After a minute or two, Bob opened his eyes. He looked like a man who was slightly stunned. It took a moment more for him to collect himself, then without a care, with easy grace, he rose from the table and was half way across the room when he suddenly stopped. He looked at Ben and, then, looked down at his feet. With a broad smile he did a little dance step. Both men began to laugh, and Ben went across and hugged Bob.

“Thank you, Ben. Thank you so much.”

“I don’t think God punishes people by giving them AIDS,” Ben said. “I might have thought that once, but now I think maybe His punishment is reserved for people whose hearts are closed to a brother’s suffering.”

As Bob came out of the room, he turned to the researcher who was monitoring the experiment and said, “I’m warm. For the first time in four months, I feel warm inside.”

Was it all just subjective, a kind of placebo effect? An hour later, when we examined them, we found that each of three vials from the healing session was changed when compared with a control water sample. The way the individual molecules of water were linked was different. In the weeks that followed, we also discovered that not only Ben’s water samples had experienced this same change but others as well. It did n’ot seem to matter what technique was used, and to our surprise, we found that the naive healers (those like Ben who had never done healing before) taken as a group produced significant results, although not as powerful a difference as those who had some kind of training and used their healing skills with some regularity.

It seems that healing, like other human skills, works best when an individual’s potential is developed through discipline, and they perform this act of service to another regularly.

The big surprise was that although samples from all three time periods—five, 10, and 15 minutes—were changed, there was no greater effect to be found in the five-minute samples than the samples taken after longer exposure. This would suggest, although this is speculative and preliminary, that healing, like many other human functions, is a pulse phenomenon. During a healing session, it does not take place as a continuing event, sort of like putting constant strain on a rope to pull a car out of a ditch, but more like the swings of a hammer; there is a period of buildup, a moment of discharge, then a period of relaxation.

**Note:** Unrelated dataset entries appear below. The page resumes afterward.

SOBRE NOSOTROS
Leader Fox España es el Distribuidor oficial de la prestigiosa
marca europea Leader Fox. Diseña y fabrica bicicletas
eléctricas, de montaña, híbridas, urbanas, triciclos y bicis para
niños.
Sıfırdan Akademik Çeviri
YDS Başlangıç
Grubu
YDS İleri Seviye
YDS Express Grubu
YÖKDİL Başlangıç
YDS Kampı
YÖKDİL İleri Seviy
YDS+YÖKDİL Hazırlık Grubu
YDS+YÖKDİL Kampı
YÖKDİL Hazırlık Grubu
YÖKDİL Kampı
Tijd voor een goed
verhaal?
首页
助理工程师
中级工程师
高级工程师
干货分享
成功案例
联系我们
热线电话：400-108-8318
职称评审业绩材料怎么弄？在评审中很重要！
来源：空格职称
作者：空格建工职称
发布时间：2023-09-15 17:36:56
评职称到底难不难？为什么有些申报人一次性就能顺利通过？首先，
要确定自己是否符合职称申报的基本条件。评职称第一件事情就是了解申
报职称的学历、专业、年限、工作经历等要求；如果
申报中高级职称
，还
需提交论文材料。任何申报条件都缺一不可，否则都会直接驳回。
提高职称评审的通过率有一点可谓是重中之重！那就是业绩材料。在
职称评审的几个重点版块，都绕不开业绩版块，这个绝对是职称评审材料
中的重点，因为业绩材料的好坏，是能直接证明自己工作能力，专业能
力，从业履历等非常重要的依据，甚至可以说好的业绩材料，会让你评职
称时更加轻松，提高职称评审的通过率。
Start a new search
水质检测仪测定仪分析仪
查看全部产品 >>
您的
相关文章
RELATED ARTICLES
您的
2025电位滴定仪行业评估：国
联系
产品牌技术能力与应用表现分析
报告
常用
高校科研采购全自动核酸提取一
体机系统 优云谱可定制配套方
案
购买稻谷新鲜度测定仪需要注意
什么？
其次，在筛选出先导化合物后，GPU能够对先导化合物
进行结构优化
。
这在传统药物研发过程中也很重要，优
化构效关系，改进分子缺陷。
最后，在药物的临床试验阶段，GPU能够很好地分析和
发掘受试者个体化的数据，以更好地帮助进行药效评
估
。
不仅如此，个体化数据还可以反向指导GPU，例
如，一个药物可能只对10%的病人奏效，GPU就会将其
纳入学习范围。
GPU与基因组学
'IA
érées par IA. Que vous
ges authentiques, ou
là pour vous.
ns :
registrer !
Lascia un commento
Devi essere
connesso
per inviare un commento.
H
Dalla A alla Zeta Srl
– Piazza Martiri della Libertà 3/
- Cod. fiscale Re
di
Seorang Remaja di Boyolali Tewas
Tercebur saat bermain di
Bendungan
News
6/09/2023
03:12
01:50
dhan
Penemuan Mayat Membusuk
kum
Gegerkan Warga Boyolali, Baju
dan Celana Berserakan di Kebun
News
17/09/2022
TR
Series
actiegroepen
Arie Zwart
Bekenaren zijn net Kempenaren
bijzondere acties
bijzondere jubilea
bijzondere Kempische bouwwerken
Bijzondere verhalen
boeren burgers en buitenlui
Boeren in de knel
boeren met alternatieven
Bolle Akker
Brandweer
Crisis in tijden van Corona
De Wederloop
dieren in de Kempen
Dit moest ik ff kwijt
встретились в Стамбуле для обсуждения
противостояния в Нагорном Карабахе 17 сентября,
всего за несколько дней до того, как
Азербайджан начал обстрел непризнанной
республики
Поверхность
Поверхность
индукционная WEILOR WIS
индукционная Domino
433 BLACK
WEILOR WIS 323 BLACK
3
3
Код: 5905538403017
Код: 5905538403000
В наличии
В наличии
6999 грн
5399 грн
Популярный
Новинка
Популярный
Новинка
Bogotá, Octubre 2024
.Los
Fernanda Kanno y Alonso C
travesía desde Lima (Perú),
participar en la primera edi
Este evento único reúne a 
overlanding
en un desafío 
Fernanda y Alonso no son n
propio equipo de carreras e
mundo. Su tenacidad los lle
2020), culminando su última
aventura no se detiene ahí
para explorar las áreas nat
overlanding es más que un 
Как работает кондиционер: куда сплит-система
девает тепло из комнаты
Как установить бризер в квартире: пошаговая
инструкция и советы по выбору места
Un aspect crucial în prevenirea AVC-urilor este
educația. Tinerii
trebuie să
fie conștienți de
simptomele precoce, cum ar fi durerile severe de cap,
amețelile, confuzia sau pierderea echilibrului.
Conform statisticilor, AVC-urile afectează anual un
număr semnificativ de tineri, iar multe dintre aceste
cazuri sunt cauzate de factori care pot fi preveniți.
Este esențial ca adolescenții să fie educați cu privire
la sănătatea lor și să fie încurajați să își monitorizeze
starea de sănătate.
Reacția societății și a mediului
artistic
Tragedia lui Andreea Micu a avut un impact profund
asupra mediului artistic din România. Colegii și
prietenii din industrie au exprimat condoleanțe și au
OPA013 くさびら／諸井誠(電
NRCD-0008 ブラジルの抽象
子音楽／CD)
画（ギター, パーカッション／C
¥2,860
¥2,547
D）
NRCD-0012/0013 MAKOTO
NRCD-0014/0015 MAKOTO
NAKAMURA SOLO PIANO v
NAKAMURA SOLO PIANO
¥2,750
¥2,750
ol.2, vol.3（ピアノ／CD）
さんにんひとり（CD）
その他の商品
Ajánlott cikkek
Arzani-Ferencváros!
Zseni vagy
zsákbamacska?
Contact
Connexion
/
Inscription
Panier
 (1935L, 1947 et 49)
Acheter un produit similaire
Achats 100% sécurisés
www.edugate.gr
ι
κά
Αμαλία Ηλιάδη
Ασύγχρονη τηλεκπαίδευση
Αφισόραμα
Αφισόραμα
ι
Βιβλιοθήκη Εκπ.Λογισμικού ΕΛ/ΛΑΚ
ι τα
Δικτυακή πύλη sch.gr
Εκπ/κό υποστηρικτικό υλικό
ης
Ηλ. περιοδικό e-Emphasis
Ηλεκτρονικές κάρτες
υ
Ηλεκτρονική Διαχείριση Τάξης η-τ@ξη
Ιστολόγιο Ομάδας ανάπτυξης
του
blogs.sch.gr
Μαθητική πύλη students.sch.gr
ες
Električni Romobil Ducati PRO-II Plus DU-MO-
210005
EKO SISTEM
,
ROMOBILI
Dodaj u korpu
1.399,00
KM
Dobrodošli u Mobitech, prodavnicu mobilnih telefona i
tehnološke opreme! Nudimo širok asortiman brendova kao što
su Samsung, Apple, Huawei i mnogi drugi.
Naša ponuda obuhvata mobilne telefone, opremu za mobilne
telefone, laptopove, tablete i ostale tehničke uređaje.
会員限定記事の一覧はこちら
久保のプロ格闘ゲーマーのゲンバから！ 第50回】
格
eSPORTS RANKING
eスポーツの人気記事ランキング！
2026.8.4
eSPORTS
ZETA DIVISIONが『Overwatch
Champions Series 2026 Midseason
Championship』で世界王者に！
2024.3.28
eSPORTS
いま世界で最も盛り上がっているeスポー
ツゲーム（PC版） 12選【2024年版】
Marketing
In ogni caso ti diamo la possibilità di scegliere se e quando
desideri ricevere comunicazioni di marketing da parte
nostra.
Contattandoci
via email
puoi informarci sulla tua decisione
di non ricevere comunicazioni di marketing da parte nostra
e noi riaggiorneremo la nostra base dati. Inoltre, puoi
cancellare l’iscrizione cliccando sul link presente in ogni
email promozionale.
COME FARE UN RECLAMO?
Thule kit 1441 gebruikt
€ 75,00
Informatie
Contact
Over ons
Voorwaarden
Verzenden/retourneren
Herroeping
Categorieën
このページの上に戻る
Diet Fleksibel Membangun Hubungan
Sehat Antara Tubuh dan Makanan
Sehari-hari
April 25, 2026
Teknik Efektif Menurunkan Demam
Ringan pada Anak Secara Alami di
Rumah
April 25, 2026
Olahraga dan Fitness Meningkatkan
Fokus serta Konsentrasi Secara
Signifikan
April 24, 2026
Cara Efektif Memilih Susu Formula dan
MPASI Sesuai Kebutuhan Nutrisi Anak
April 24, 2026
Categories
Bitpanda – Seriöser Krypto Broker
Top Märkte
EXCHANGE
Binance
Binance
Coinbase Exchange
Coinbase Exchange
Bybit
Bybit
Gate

We also stayed in touch with those who had been the recipients in the healing sessions, particularly Bob. He reported that his arthritis had returned, although it was not as bad. To him though, the most important effect of his healing session with Ben was that he continued to be warm. What he had called “the chill of the grave” did not return to torment him. Three months later Bob contracted pneumonia. A week later he was dead.

Bob’s death forced me to reconsider what I thought about healing. We all expect the big finish, the lame child who throws away his crutches and walks again. Bob and Ben taught me that sometimes healing is just warmth, and a change of attitude.

I consider it one of the most powerful lessons I have learned in four decades of research.

Reference
Schwartz S, De Mattei R, Brame Jr. E, Spottiswoode SPJ. Subtle Energies. 1990;1:1. A preliminary report on the research was presented at the 29th Annual Parapsychological Association Annual Meetings, 5–9 August 1986. See Proceedings pp. 257–282. An abstract of that paper is published in Research in Parapsychology (Meutchen: Scarecrow, 1987). The paper was also presented as an Invited Paper at the Society for Scientific Exploration Sixth Annual Meeting 29 May 1987, and a slightly edited version was presented at the Federation of American Chemical Societies Meetings 1987, and an abstract of that version is to be found in the Proceedings for that meeting.